--- Dataset section ---

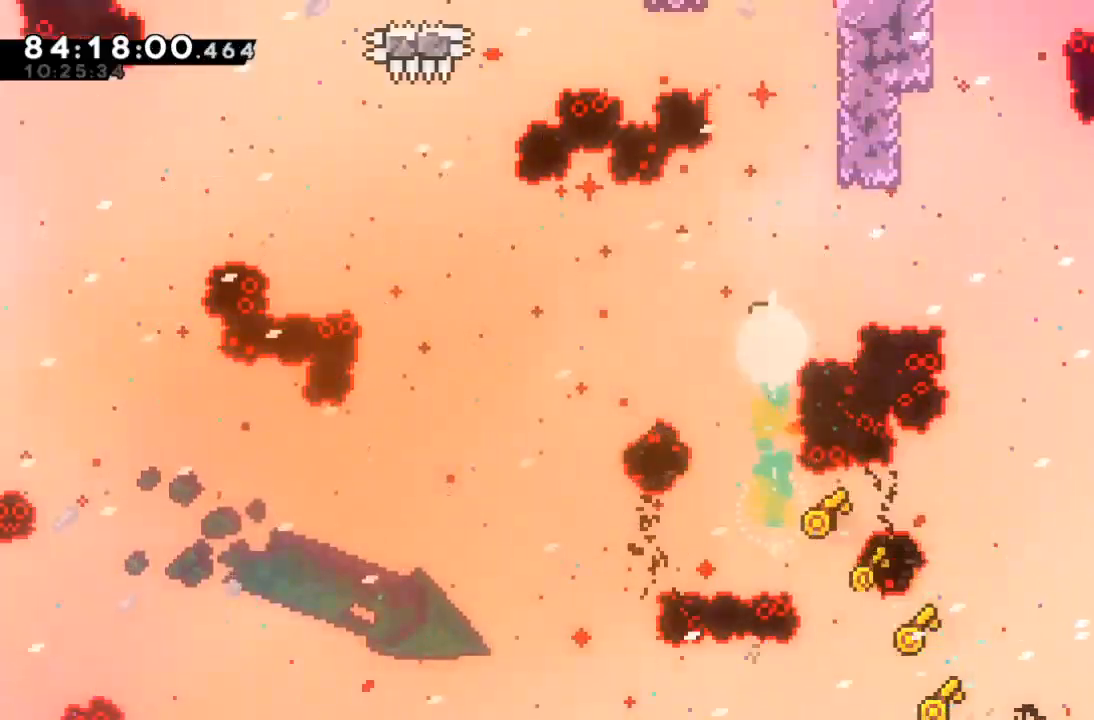
{"keys": ["right", "up", "z"], "events": [[100, "c", "down"], [200, "c", "up"], [267, "right", "down"], [267, "z", "down"], [333, "up", "up"], [500, "up", "down"]]}
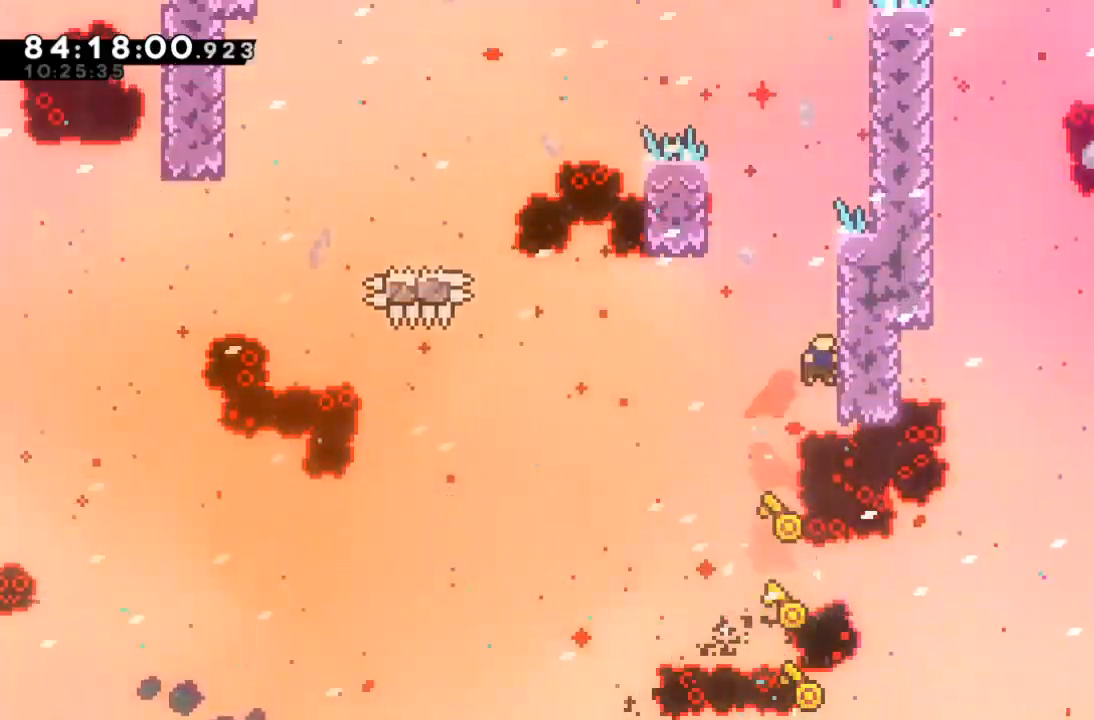
{"keys": ["up", "z"], "events": [[300, "right", "up"]]}
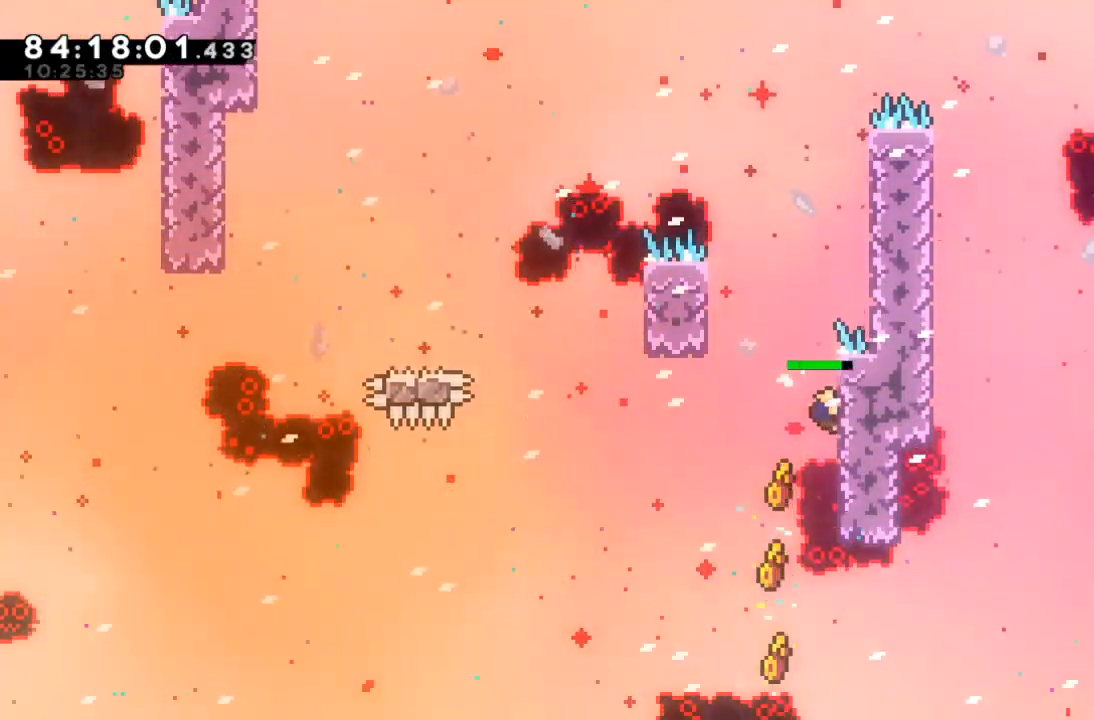
{"keys": ["up", "z"], "events": [[33, "left", "down"], [133, "up", "up"], [133, "x", "down"], [467, "up", "down"], [500, "left", "up"], [500, "x", "up"]]}
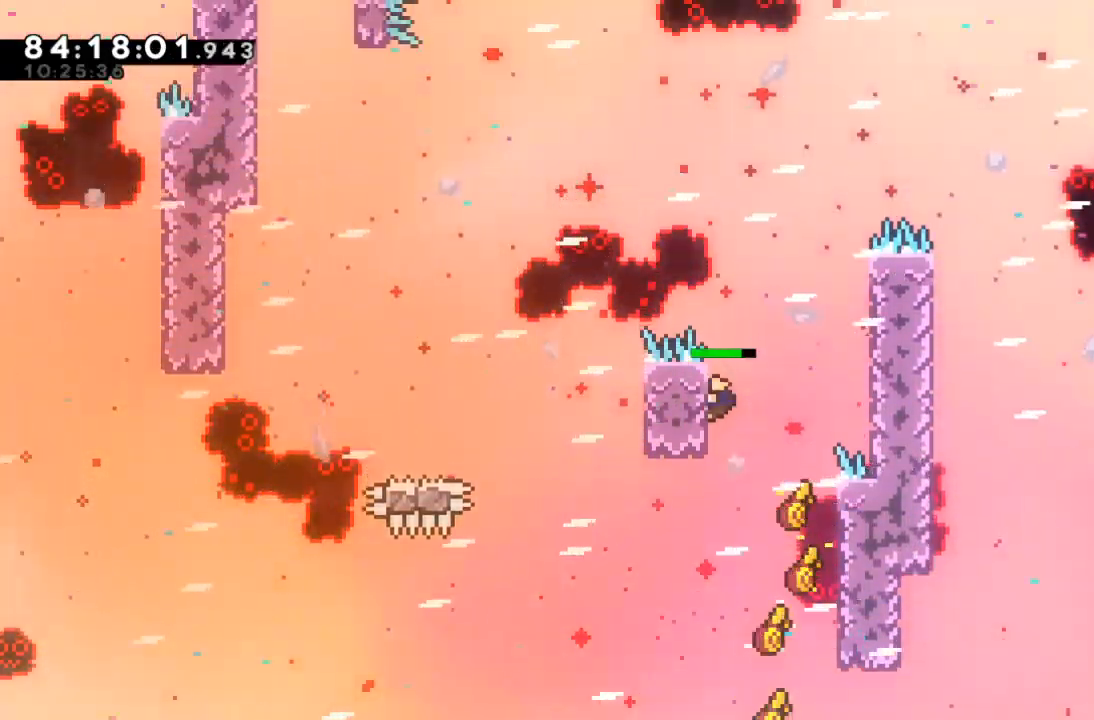
{"keys": ["left", "x", "z"], "events": [[333, "left", "down"], [367, "up", "up"], [367, "x", "down"]]}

--- Exercise aim ---
The expected result is the material restated word for word, minus any picture.

--- Exercise solution ---
{"keys": ["right", "up", "z"], "events": [[100, "c", "down"], [200, "c", "up"], [267, "right", "down"], [267, "z", "down"], [333, "up", "up"], [500, "up", "down"]]}
{"keys": ["up", "z"], "events": [[300, "right", "up"]]}
{"keys": ["up", "z"], "events": [[33, "left", "down"], [133, "up", "up"], [133, "x", "down"], [467, "up", "down"], [500, "left", "up"], [500, "x", "up"]]}
{"keys": ["left", "x", "z"], "events": [[333, "left", "down"], [367, "up", "up"], [367, "x", "down"]]}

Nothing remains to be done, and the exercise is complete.